All of the participants identified various barriers that could preclude Ma¯ori people from using hospice services, and these were similar to the findings of Frey et al (2013) and Bray and Goodyear-Smith (2013). Notwithstanding, positive personal encounters with the hospice changed their perceptions. Patients could enter and leave the IPU, which meant that more than could be washed to help. Respite care allowed families to have a pause merely nonetheless remain as involved as they wished. Hospice clinicians by and large showed them compassion and respect. These factors, taken together, led almost of the participants to endorse hospice care.

Hospices could provide better back up with end-oflife care for Ma¯ori people. Marketing hospices every bit resource that back up wha¯nau as they intendance for their loved 1 with a terminal illness at home or within the hospice would help to address negative perceptions of hospice intendance (Bray and Goodyear-Smith, 2013). There was besides a need to annul misperceptions of hospice intendance as shortening life, and to brand it articulate that hospice care could ease unnecessary distress, and potentially prolong life (Temel et al, 2010).
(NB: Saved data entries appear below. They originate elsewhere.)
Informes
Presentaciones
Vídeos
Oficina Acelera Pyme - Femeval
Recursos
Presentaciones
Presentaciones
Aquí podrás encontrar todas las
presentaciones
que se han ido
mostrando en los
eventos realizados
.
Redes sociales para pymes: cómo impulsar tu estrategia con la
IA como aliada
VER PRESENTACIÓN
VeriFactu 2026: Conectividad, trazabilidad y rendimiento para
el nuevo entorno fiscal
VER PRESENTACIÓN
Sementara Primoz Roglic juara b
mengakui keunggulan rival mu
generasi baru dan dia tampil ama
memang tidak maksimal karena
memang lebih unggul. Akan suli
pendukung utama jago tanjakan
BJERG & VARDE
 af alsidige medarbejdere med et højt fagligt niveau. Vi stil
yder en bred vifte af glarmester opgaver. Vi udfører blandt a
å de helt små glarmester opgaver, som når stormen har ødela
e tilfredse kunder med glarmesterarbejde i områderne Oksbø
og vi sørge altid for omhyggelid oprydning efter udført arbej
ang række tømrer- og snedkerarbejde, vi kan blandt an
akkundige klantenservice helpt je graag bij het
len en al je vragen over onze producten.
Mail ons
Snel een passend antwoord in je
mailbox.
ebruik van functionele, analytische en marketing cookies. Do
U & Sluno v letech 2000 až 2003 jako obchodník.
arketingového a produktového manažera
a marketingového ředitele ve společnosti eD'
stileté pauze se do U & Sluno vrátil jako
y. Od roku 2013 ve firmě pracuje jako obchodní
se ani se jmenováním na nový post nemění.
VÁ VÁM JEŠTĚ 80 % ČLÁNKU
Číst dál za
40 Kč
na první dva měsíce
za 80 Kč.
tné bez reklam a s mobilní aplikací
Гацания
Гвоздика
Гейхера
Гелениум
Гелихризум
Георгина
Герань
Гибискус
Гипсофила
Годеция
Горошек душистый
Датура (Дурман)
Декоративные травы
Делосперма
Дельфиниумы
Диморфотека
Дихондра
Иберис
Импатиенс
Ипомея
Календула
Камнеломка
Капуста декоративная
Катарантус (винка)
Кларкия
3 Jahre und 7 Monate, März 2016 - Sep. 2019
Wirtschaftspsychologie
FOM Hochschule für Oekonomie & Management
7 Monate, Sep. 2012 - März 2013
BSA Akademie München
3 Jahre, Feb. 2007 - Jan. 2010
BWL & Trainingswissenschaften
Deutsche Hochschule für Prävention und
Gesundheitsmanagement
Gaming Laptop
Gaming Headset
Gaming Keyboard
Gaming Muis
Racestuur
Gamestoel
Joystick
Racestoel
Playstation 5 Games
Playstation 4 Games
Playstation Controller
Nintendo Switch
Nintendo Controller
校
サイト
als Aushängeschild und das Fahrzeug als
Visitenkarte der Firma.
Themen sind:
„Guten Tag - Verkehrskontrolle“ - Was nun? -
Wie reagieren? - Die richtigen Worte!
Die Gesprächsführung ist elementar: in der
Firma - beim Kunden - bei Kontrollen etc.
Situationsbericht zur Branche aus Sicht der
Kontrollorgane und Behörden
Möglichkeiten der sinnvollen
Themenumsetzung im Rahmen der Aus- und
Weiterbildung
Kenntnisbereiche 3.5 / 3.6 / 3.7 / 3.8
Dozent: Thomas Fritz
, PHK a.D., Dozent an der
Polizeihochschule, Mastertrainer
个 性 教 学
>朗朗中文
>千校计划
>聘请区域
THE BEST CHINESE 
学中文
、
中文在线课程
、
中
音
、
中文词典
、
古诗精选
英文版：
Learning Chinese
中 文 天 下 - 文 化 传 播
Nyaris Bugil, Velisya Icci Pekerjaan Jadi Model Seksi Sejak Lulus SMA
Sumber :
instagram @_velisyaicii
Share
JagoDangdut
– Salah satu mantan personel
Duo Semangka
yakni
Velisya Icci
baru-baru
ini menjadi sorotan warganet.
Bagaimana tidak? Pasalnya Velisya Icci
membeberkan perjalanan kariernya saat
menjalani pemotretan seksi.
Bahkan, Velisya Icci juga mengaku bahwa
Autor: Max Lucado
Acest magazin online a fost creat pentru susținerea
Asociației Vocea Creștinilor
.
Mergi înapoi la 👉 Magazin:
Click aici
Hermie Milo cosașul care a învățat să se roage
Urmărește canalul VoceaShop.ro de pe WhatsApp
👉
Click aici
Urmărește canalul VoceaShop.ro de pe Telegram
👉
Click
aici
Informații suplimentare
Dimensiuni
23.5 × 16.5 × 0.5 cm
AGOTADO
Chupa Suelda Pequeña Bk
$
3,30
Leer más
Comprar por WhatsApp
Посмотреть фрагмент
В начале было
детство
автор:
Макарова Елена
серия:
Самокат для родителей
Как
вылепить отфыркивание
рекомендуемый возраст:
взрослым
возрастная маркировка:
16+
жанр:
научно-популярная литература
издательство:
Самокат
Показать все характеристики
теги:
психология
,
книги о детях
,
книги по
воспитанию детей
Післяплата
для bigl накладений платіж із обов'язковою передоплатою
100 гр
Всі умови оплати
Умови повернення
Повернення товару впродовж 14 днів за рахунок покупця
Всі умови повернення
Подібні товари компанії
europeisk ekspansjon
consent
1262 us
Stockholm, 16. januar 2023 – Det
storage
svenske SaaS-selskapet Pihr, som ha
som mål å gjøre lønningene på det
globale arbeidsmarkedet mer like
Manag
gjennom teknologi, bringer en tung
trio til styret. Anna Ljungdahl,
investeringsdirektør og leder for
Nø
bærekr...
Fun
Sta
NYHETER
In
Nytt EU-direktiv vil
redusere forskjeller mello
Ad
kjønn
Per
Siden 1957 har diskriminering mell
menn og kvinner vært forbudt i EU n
The participants recognised that their culture was changing and that therewas a diversity ofMa¯ori beliefs and practices. Given the extraordinarily dynamic nature of Ma¯ori culture, it is important to continue to report how best to support Ma¯ori people at the finish of life, and to exercise flexibility. Clinicians must be prepared to cater for diverse expressions and experiences of Ma¯ori civilization and incorporate tikanga Ma¯ori practices with sensitivity.

Study limitations

This study has some limitations that will affect the extent to which the findings can be generalised. Information technology was a very minor study, with only 12 participants from the Wellington region, so it cannot be assumed that the perceptions held past these participants are cogitating of all Maori patients and wha¯nau. The perspectives of Ma¯ori people from the south end of the N Island or other regions of the state were non included. In addition, the study focused on those who had experienced hospice care at one particular hospice, and the results are therefore inevitably specific to this particular service.

Conclusion

This exploration of the perspectives of Ma¯ori people about end-of-life care in a hospice shows how ane indigenous people's knowledge and praxis in this regard interfaces with a Eurocentric arroyo to care. Although the concept of hospice care reflects a western epitome, these findings suggest that at that place are aspects of holistic hospice care that could be readily aligned with the Ma¯ori hauora framework and used by palliative care professionals to provide culturally safe care.

ACKNOWLEDGEMENTS

The authors are grateful to the New Zealand Health Inquiry Council for funding this Ma¯ori Seeding Grant, too as Mary Potter Hospice'southward Maori advisory group Te Pou Tautoko, the wha¯nau and kauma¯tua who shared their personal knowledge for this study, and Katherine Reweti-Russell, Projection Facilitator, Ma¯ori Health Development Group, Capital and Coast Commune Health Board, Wellington, New Zealand.